EXERCISE MATERIALS -

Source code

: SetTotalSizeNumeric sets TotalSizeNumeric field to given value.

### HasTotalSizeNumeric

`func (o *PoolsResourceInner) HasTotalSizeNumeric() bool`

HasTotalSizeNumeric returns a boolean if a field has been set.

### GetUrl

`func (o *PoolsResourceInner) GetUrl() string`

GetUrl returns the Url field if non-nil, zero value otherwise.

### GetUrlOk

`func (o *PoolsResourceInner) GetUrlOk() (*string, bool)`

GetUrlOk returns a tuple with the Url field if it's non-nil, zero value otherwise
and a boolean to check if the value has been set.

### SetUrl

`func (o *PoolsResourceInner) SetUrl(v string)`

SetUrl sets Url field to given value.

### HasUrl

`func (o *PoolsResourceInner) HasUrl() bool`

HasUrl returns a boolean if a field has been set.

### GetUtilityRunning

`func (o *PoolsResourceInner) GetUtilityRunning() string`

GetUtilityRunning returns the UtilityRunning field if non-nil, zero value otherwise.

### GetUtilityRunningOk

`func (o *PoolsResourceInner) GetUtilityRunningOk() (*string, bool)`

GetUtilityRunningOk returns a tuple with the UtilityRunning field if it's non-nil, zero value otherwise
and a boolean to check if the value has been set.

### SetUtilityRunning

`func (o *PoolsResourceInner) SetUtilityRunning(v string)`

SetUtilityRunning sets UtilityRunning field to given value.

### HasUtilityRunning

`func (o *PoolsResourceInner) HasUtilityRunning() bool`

REQUIREMENT -
Rewrite the material above with "PoolResource" in place of every "PoolsResourceInner", keeping all other text the same.

RESPONSE AREA -
Source code

: SetTotalSizeNumeric sets TotalSizeNumeric field to given value.

### HasTotalSizeNumeric

`func (o *PoolResource) HasTotalSizeNumeric() bool`

HasTotalSizeNumeric returns a boolean if a field has been set.

### GetUrl

`func (o *PoolResource) GetUrl() string`

GetUrl returns the Url field if non-nil, zero value otherwise.

### GetUrlOk

`func (o *PoolResource) GetUrlOk() (*string, bool)`

GetUrlOk returns a tuple with the Url field if it's non-nil, zero value otherwise
and a boolean to check if the value has been set.

### SetUrl

`func (o *PoolResource) SetUrl(v string)`

SetUrl sets Url field to given value.

### HasUrl

`func (o *PoolResource) HasUrl() bool`

HasUrl returns a boolean if a field has been set.

### GetUtilityRunning

`func (o *PoolResource) GetUtilityRunning() string`

GetUtilityRunning returns the UtilityRunning field if non-nil, zero value otherwise.

### GetUtilityRunningOk

`func (o *PoolResource) GetUtilityRunningOk() (*string, bool)`

GetUtilityRunningOk returns a tuple with the UtilityRunning field if it's non-nil, zero value otherwise
and a boolean to check if the value has been set.

### SetUtilityRunning

`func (o *PoolResource) SetUtilityRunning(v string)`

SetUtilityRunning sets UtilityRunning field to given value.

### HasUtilityRunning

`func (o *PoolResource) HasUtilityRunning() bool`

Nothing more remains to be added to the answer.